Prepare for the Jump to 3D

Maybe the reason the Mayan calendar doesn't go into 2012 is that they foresaw that was when George Lucas would plan to begin releasing the Star Wars movies in 3D.  This would begin shortly after the late 2011 Blu-ray Disc release of the entire series with The Phantom Menace and continue annually until 2017 with the release of Return of the Jedi..

Despite his recent claim that he was inspired to do this by the success of Avatar, this was a project Lucas declared as something he wanted to do several years ago.  I could be mistaken, but I believe it was even discussed before Revenge of the Sith opened.  I was under the impression that Lucas already had ILM hard at work readying the original films for 3D.

Reports also indicate that the release of the whole series is also contingent upon the success of The Phantom Menace in 2012.  Lucas will use its box office take as a barometer for determining whether to continue releasing the remainder of the series theatrically.  Even if this doesn't pan out (and it's hard to imagine fans not attending a re-release of any of these movies), it's pretty clear that Lucas's ultimate goal is to have Star Wars ready should 3D TV's and Blu-ray players penetrate the market the way manufacturers hope.  Which, really, is strange because this is the same guy who really resisted releasing these movies on DVD, showing a lack of faith in the format at a time when it had much more support than does 3D.

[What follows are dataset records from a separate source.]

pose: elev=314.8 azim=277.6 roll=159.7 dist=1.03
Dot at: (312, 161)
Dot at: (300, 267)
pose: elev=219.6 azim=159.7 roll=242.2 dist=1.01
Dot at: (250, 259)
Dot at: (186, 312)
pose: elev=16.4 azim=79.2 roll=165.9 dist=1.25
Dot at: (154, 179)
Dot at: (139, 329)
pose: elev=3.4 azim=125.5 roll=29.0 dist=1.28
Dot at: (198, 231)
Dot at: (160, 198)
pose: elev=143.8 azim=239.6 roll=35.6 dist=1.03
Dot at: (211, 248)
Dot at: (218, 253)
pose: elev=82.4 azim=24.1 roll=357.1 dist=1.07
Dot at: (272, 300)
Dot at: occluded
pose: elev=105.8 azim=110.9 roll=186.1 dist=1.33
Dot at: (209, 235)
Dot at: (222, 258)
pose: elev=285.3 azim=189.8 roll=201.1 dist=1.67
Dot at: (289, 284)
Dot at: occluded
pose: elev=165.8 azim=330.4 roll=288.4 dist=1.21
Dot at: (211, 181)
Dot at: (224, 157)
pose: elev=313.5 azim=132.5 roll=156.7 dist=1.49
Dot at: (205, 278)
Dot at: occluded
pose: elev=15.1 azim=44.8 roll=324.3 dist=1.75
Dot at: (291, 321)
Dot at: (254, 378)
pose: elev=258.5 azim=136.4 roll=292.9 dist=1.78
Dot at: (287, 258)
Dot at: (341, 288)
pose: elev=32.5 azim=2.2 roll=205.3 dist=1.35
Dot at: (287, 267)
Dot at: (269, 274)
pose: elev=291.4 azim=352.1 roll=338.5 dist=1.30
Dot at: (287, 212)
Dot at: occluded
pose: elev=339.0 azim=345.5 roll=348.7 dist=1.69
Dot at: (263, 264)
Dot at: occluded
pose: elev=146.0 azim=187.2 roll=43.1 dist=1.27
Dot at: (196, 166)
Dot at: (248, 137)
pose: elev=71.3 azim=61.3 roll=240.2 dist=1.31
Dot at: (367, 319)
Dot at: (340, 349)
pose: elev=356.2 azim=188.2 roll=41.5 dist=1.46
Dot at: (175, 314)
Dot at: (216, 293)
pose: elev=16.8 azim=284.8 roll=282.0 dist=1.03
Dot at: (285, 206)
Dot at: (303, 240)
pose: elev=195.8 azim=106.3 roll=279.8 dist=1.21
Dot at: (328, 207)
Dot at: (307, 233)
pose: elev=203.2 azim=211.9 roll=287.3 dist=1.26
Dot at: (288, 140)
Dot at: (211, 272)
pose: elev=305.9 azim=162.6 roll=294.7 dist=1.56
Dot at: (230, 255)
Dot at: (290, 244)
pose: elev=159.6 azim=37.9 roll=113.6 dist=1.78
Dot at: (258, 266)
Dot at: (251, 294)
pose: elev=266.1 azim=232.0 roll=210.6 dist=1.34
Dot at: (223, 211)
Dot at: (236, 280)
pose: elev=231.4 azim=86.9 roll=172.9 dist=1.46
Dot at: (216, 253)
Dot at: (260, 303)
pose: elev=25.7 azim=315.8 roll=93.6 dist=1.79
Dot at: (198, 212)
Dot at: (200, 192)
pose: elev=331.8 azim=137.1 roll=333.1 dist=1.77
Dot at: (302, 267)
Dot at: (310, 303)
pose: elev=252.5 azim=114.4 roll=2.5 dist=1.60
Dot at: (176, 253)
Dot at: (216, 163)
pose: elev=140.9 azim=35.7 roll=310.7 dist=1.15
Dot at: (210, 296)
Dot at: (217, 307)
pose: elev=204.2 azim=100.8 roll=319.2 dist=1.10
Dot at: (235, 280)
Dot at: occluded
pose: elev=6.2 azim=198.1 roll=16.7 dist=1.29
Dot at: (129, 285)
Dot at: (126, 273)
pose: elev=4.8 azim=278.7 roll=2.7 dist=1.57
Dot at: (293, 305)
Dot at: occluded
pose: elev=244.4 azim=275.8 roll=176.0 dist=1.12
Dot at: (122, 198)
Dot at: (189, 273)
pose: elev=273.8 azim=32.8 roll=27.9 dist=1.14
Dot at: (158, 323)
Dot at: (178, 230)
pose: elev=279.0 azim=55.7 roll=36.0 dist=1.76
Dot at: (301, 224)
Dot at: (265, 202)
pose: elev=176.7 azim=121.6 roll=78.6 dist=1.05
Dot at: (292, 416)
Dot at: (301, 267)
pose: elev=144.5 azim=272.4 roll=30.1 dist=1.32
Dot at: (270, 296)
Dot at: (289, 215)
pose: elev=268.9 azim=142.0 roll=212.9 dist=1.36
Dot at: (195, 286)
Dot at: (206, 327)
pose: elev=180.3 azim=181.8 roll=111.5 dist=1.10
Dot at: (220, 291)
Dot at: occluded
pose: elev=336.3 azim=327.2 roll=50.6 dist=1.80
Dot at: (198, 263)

Digital 3D should be easy for the Prequels
Critics hate 3D with an outspoken passion, and their chief complaint is that most films released in 3D were not filmed in 3D, but rather tweaked in post-production.  I would think that the prequels (especially the last two, which were filmed digitally for the express purpose of maximizing his ability to doctor the footage afterwards) were made with this eventuality in mind.  In fact, they seem perfect for it, since only the principle actors and a handful of props and partial sets were even real in the first place.  It would seem fairly easy to substitute new 3D elements for the previous digital content.

Before anyone dismisses the Star Wars 3D re-releases as another after-the-fact conversion project, let's not forget this is George Lucas.  If anyone in the world has the will--and the resources--to make this work, it's him.  This is, after all, the guy who founded Industrial Light & Magic because no other effects house was capable of delivering what he wanted for the first film.  Attack of the Clones was the first motion picture filmed entirely digitally because he believed that the technology would revolutionize the shooting process.  This 3D plan is not one of artistry, but of technology.  And because of that, I believe it will work.

And, really, who among us doesn't want to see lightsaber duels in 3D?